Queen in Gold
You’re either reading this because you’re convinced a woman should NOT make the first move and you’re hoping I’ll add some substance to your beliefs, or you want to invite some guy for coffee and you’re hoping I’m going to give you permission.
Honestly, I’m old-fashioned; I like the idea of the guy making the first move.
I started pondering this concept, trying to figure out if there’s even any biblical support for it and I happen to believe there is. BUT there’s also Ruth and her successful first-move-making story.
For a full biblical perspective, I think it will be best if we start there.
The story of Ruth
The book of Ruth is a beautiful love story and a mere 4 chapters long. It won’t take you that long to read, but here’s a recap anyway:
Ruth, a young Moabite widow, finds herself in Israel after marrying into a Jewish family. As a poor, foreign girl she needs to go out and look for food for herself and her elderly mother-in-law.
Like a movie plot, Ruth ends up picking up leftover grain in a field belonging to Boaz, a far-off family member of her late husband. Boaz was one of Ruth’s guardian redeemers.
“A what?” you might say.
According to the Jewish customs of that time, if a man died leaving his widow childless; one of his family members was obligated to marry her to give her the children her husband never did.
We see something of Boaz’s character; he was caring and protective towards Ruth. We also know Boaz admires Ruth for leaving her homeland to care for her mother-in-law. There is, however, not much talk about Boaz’s redeeming obligation towards Ruth until...
Her mother-in-law decides to intervene.
She lets Ruth take a bath, put on perfume, and get dressed in her best clothes. Then she instructs her to go to the threshing floor at night, where Boaz would lay down after he had eaten and drank enough to be in “good spirits” (Ruth 3:7).
Ruth was to go lie down at his feet!
Let’s be honest. This was a bit more scandalous than your subtle Christian-girl kind of move.
When Boaz awoke in the middle of the night, startled by the girl in his bed, Ruth innocently reminded him of his responsibility as guardian-redeemer of their family. He was a man of good character, so we don’t read about any funny business happening that night.
But he was a man, who woke up to a pretty girl at his feet. So the next day Boaz got his ducks in a row and arranged to marry Ruth.
In terms of first move making; Ruth pretty much nailed it. And the whole story is written in the Bible!
Context and application
Context is an important word when it comes to interpreting Scripture. The Bible was written in a different day and age from the one we live in. It was also written about and for specific people. This certainly doesn’t mean it can’t be applied to our lives, but all these things should be taken into account before drawing any conclusions.
Let’s look at a few specifics in the Ruth story:
Ruth received counsel in her actions from her mother-in-law. It wasn’t even her own idea.

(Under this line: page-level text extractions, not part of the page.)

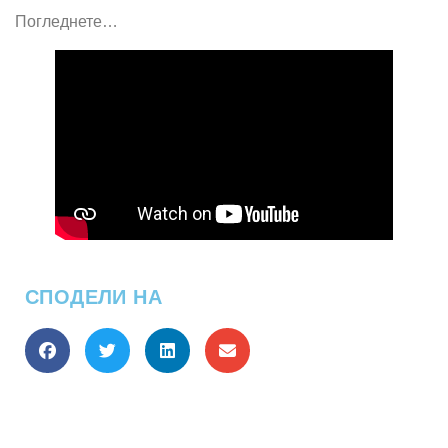
Погледнете…
СПОДЕЛИ НА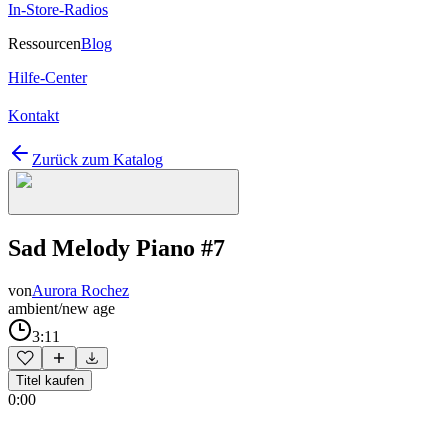
In-Store-Radios
Ressourcen
Blog
Hilfe-Center
Kontakt
Zurück zum Katalog
Sad Melody Piano #7
von
Aurora Rochez
ambient/new age
3:11
Titel kaufen
0:00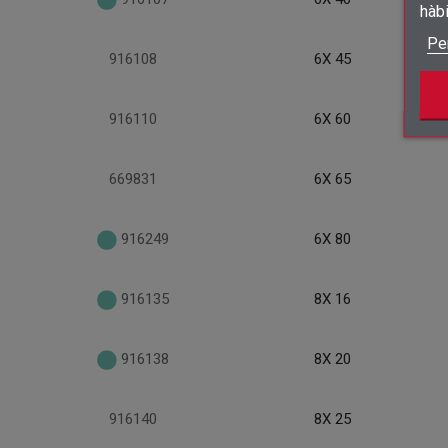
hàb
Pe
916108
6X 45
916110
6X 60
669831
6X 65
916249
6X 80
916135
8X 16
916138
8X 20
916140
8X 25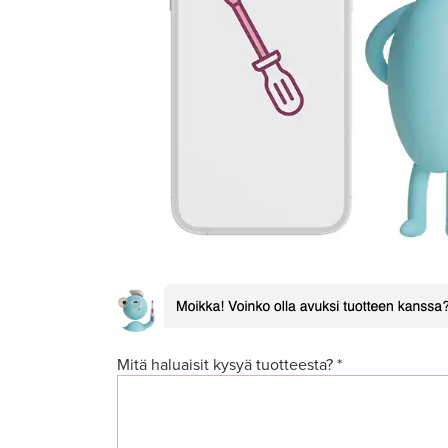
Mitä haluaisit kysyä tuotteesta? *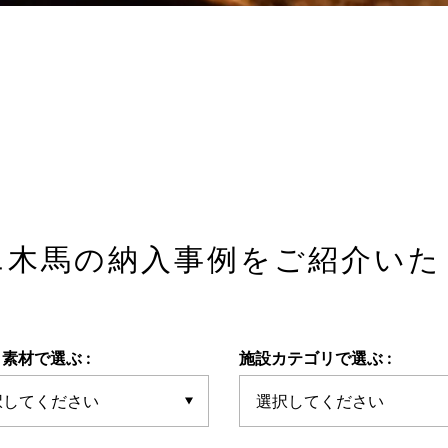
エ木馬の納入事例を
ご紹介いた
素材で選ぶ :
施設カテゴリで選ぶ :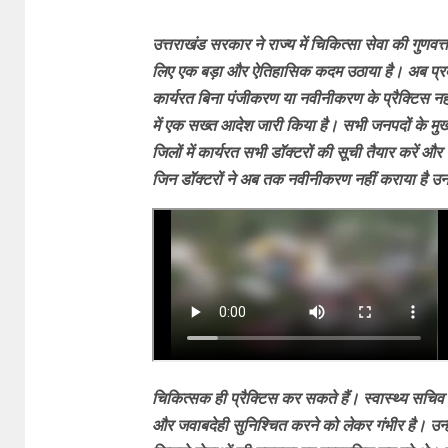
उत्तराखंड सरकार ने राज्य में चिकित्सा सेवा की गुणवत
लिए एक बड़ा और ऐतिहासिक कदम उठाया है। अब प्रदेश क
कार्यरत बिना पंजीकरण या नवीनीकरण के प्रैक्टिस नहीं
में एक सख्त आदेश जारी किया है। सभी जनपदों के मुख्
जिलों में कार्यरत सभी डॉक्टरों की सूची तैयार करें 
जिन डॉक्टरों ने अब तक नवीनीकरण नहीं कराया है उनक
चिकित्सक ही प्रैक्टिस कर सकते हैं। स्वास्थ्य सचिव ड
और जवाबदेही सुनिश्चित करने को लेकर गंभीर है। उन्हों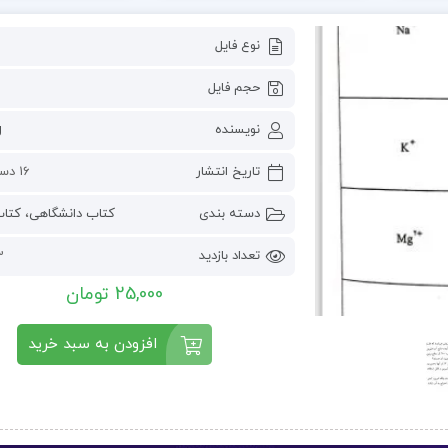
نوع فایل
حجم فایل
نویسنده
g
تاریخ انتشار
16 دسامبر 2023
دسته بندی
کتاب دانشگاهی
،
کتاب های
تعداد بازدید
53
25,000 تومان
افزودن به سبد خرید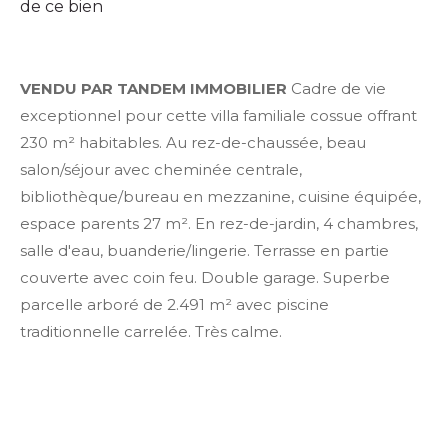
de ce bien
VENDU PAR TANDEM IMMOBILIER
Cadre de vie
exceptionnel pour cette villa familiale cossue offrant
230 m² habitables. Au rez-de-chaussée, beau
salon/séjour avec cheminée centrale,
bibliothèque/bureau en mezzanine, cuisine équipée,
espace parents 27 m². En rez-de-jardin, 4 chambres,
salle d'eau, buanderie/lingerie. Terrasse en partie
couverte avec coin feu. Double garage. Superbe
parcelle arboré de 2.491 m² avec piscine
traditionnelle carrelée. Très calme.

Most of my attempts at drawing a guy’s attention in my single years were very much my own idea and often something I was a little bit embarrassed to admit to the wise counselors in my life.
“Where there is no guidance, a people falls, but in an abundance of counselors there is safety.” – Proverbs 11:14
You might find yourself in a similar situation; for some unknown reason the guy you like just doesn’t seem to do anything.
I believe that if a man is certain about a girl; he’ll do something about it. Yet, my only substance for this belief is the way I’ve seen it play out in my own and my friend’s lives.
But undeniably, the story of Ruth reveals that SOMETIMES guys just need a little nudge...
“How do you expect a man to lead you in a relationship if he has not led you into it?”